Another fun kitchen scrap to recycle is the top of pineapple! Yes pineapple! This one I have yet to successfully do and from what I have learned can be very time consuming, taking at least eight months of bright sunshine to grow fruit. Like the celery you take the top of the pineapple, where the leaves are, and pull it off, and then you pull some of the bottom leaves off and place in water till it takes root. Once the roots appear you can plant it in a pot. Growing pineapple may be more difficult because it is a tropical plant that needs warm sunshine for a long time, which isn’t available naturally in the northern latitudes. Never the less it can be accomplished and in fact can be very fun!
Finally I have to mention sweet potatoes because as I was growing the celery and researching what other kitchen scraps I could use to grow food, my favorite show NBC’s Community had a Law and Order inspired episode where the infamous study group had to investigate who killed their science project. The project, growing a sweet potato plant from a sweet potato!
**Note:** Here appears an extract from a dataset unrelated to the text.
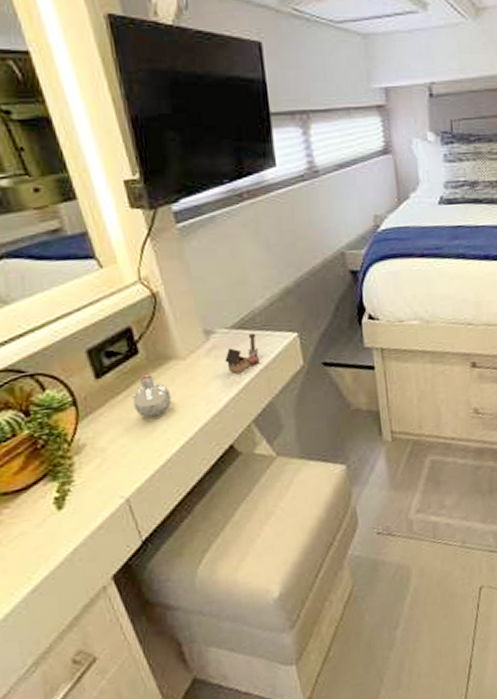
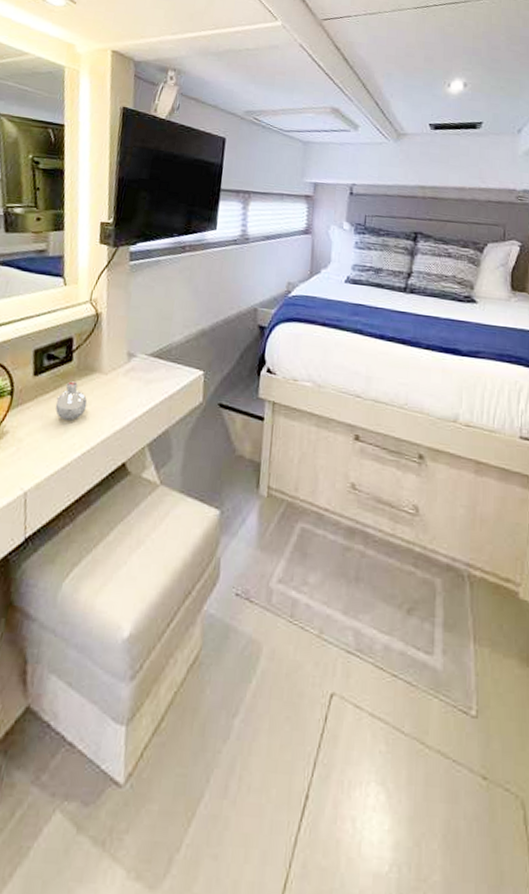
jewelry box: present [225,333,259,373] -> none [138,363,169,397]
NBC Community Growing Sweet Potatoes
Joel McHale holding up the sweet potatoe plant as evidence in NBC’s Community paradoy episode of Law and Order! Growing plants from sweet potatoes!
NBC
Benefits!
Benefits:
-less garbage/waste in your trash
-real cost of the food you bought goes down because you are getting not only another plant out of it but also more vegetables
-alternative to starting a garden
-Fun experiment, especially for Kids!!
Other Food Scraps to Grow!!
Some of the vegetables and fruit that can be grown from scraps include:
Carrots
Beets
Turnips
Rutabagas
Garlic
Ginger
So take a moment and look at the kitchen scraps you throw into your compost bin…do they have any seeds? Do you ever find plants growing out of your compost pile? Has the scrap ever grown any shoots off of it? If you say yes to any of those questions then you may have a vegetable scrap that can be used in your back garden!
Easy way to grow vegetables from kitchen scraps!